La problemática va más allá de los impactos sobre el medio ambiente y sobre la salud humana de este tipo de sustancias químicas. Las empresas del ramo crearon en 1961 la Unión Internacional para la Protección de las Obtenciones Vegetales (UPOV). Esta ha impulsado sucesivos acuerdos destinados a crear un sistema de protección de los derechos de las empresas del sector, similar al registro de patentes. El último de estos acuerdos, el de 1991, obliga a los países firmantes a realizar modificaciones en su legislación que privilegian la venta de las semillas genéticamente modificadas y llegan a prohibir el uso de semillas no certificadas. También restringen el derecho de los agricultores a almacenar, intercambiar o regalar las semillas de sus cosechas, y favorecen el pago de regalías a las multinacionales. (5)

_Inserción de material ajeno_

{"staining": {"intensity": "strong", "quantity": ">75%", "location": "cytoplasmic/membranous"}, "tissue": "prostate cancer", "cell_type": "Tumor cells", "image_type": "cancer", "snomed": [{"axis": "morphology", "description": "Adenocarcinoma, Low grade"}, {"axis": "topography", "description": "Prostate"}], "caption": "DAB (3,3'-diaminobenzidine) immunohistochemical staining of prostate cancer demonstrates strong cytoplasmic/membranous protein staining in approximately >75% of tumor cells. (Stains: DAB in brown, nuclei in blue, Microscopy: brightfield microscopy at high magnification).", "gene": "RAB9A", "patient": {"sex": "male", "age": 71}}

Al igual que en el caso de las materias primas, las semillas transgénicas están controladas por unos pocos grupos. Según un estudio del Grupo ETC de 2013, seis firmas transnacionales (Monsanto, DuPont, Syngenta, Bayer, Dow y BASF) controlaban entonces el 60% del mercado comercial de semillas, copan el 76% de las ventas globales de agroquímicos y el 75% de toda la investigación del sector privado sobre la agricultura. (6) En los últimos años hemos asistido a una nueva ola de concentración en el sector, con la compra de Syngenta por parte de ChemChina y la fusión de DuPont y Dow, ambas operaciones en 2017; y la también fusión de Monsanto y Bayer en 2018.

1- Fuente: World Bioenergy consultado el 23 de enero de 2020 https://worldbioenergy.org/uploads/181203%20WBA%20GBS%202018_hq.pdf

2- Ver tanto «Perspectivas agrícolas 2012-2021», http://www.oecd.org/site/oecd-faoagri- culturaloutlook/SpanishsummaryOCDEFAOPerspectivasgr%C3%ADcolas2012.pdf como «Perspectivas agrícolas 2019-2028», http://www.fao.org/3/ca4076en/CA4076EN.pdf

3- Indonesia’s Fire Outbreaks Producing More Daily Emissions than Entire US Economy, World Resources Institute, 16 de octubre de 2015. Consultado el 23 de enero de 2020 https://www.wri.org/blog/2015/10/indonesia-s-fire-outbreaks-producing-more-daily-emissions-entire-us-economy

4- «Local government corruption fuelling Indonesia’s forest fires, Greenpeace says», en: http://www.scmp.com/news/asia/article/1269684/local-government-corruption-fuelling-indonesias-forest-fires-greenpeace

5- Organizaciones como la Vía Campesina y el Grupo ETC han denunciado que estas leyes suponen la apropiación privada de un bien común tan vital para la vida como son las semillas. En varios países, las comunidades campesinas e indígenas han levantado su voz contra estas legislaciones: en algunos países, como en Chile, su resistencia ha evitado la aprobación de la norma; en otros, como Colombia, la movilización de los agricultores ha logrado que la ley se suspenda. En ambos casos, la aprobación de una ley privatizadora de las semillas era un requisito del Tratado de Libre Comercio (TLC) con Estados Unidos.